#### [Required work]
Repeat verbatim the lines of the data below, beginning with the line containing "Membership Secretary (Junior and Senior)" and continuing to the end.

#### [Records shown]
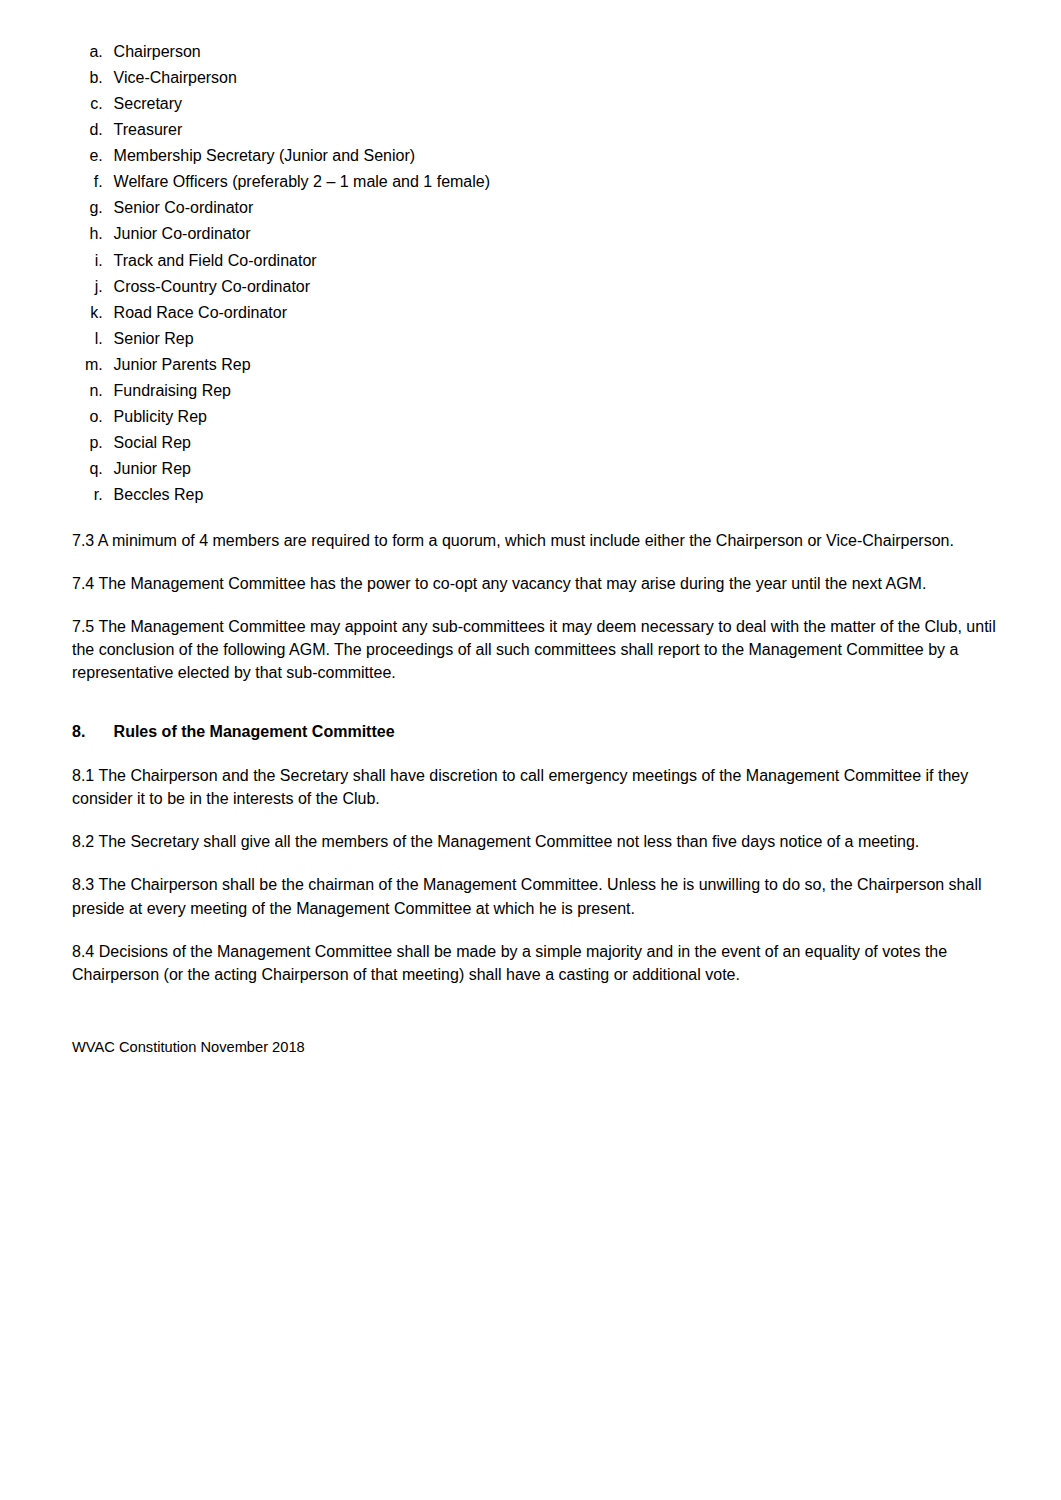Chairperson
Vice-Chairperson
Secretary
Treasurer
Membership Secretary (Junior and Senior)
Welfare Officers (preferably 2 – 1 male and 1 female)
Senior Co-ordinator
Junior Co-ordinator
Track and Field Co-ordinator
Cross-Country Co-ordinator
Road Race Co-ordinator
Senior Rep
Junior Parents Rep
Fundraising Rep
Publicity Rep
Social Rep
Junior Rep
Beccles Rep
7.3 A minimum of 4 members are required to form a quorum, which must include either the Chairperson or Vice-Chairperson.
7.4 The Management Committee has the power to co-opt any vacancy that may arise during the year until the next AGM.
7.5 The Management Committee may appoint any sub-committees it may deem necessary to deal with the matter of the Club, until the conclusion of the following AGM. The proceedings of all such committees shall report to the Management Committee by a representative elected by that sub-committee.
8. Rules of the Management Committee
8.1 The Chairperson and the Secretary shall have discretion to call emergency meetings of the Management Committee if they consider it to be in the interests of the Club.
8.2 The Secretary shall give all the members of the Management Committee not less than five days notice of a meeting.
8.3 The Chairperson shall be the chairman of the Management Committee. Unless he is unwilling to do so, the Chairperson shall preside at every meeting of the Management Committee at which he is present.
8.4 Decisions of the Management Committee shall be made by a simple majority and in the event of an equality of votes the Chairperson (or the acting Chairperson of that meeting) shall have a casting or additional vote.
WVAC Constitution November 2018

#### [Response to the exercise]
Membership Secretary (Junior and Senior)
Welfare Officers (preferably 2 – 1 male and 1 female)
Senior Co-ordinator
Junior Co-ordinator
Track and Field Co-ordinator
Cross-Country Co-ordinator
Road Race Co-ordinator
Senior Rep
Junior Parents Rep
Fundraising Rep
Publicity Rep
Social Rep
Junior Rep
Beccles Rep
7.3 A minimum of 4 members are required to form a quorum, which must include either the Chairperson or Vice-Chairperson.
7.4 The Management Committee has the power to co-opt any vacancy that may arise during the year until the next AGM.
7.5 The Management Committee may appoint any sub-committees it may deem necessary to deal with the matter of the Club, until the conclusion of the following AGM. The proceedings of all such committees shall report to the Management Committee by a representative elected by that sub-committee.
8. Rules of the Management Committee
8.1 The Chairperson and the Secretary shall have discretion to call emergency meetings of the Management Committee if they consider it to be in the interests of the Club.
8.2 The Secretary shall give all the members of the Management Committee not less than five days notice of a meeting.
8.3 The Chairperson shall be the chairman of the Management Committee. Unless he is unwilling to do so, the Chairperson shall preside at every meeting of the Management Committee at which he is present.
8.4 Decisions of the Management Committee shall be made by a simple majority and in the event of an equality of votes the Chairperson (or the acting Chairperson of that meeting) shall have a casting or additional vote.
WVAC Constitution November 2018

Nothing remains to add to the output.